What is needed: Copy out each line below exactly as it appears.

Data excerpts:
________________
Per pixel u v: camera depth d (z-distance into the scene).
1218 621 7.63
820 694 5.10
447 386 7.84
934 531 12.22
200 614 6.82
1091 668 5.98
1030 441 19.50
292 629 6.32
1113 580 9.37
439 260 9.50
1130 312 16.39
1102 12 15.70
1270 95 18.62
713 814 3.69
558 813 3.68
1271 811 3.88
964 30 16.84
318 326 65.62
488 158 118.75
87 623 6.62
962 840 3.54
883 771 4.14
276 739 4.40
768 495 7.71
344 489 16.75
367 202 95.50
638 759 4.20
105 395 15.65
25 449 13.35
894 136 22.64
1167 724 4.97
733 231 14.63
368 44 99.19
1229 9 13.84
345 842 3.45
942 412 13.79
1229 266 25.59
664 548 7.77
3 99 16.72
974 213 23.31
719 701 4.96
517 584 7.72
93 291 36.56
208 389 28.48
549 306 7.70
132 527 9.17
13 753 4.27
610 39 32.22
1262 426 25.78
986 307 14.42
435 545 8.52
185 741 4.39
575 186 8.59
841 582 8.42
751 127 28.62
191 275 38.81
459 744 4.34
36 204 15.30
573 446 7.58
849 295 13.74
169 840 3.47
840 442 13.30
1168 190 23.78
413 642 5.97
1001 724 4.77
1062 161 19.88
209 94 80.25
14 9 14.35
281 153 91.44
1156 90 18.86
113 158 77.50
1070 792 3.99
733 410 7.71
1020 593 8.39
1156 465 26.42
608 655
________________
Written answer:
Per pixel u v: camera depth d (z-distance into the scene).
1218 621 7.63
820 694 5.10
447 386 7.84
934 531 12.22
200 614 6.82
1091 668 5.98
1030 441 19.50
292 629 6.32
1113 580 9.37
439 260 9.50
1130 312 16.39
1102 12 15.70
1270 95 18.62
713 814 3.69
558 813 3.68
1271 811 3.88
964 30 16.84
318 326 65.62
488 158 118.75
87 623 6.62
962 840 3.54
883 771 4.14
276 739 4.40
768 495 7.71
344 489 16.75
367 202 95.50
638 759 4.20
105 395 15.65
25 449 13.35
894 136 22.64
1167 724 4.97
733 231 14.63
368 44 99.19
1229 9 13.84
345 842 3.45
942 412 13.79
1229 266 25.59
664 548 7.77
3 99 16.72
974 213 23.31
719 701 4.96
517 584 7.72
93 291 36.56
208 389 28.48
549 306 7.70
132 527 9.17
13 753 4.27
610 39 32.22
1262 426 25.78
986 307 14.42
435 545 8.52
185 741 4.39
575 186 8.59
841 582 8.42
751 127 28.62
191 275 38.81
459 744 4.34
36 204 15.30
573 446 7.58
849 295 13.74
169 840 3.47
840 442 13.30
1168 190 23.78
413 642 5.97
1001 724 4.77
1062 161 19.88
209 94 80.25
14 9 14.35
281 153 91.44
1156 90 18.86
113 158 77.50
1070 792 3.99
733 410 7.71
1020 593 8.39
1156 465 26.42
608 655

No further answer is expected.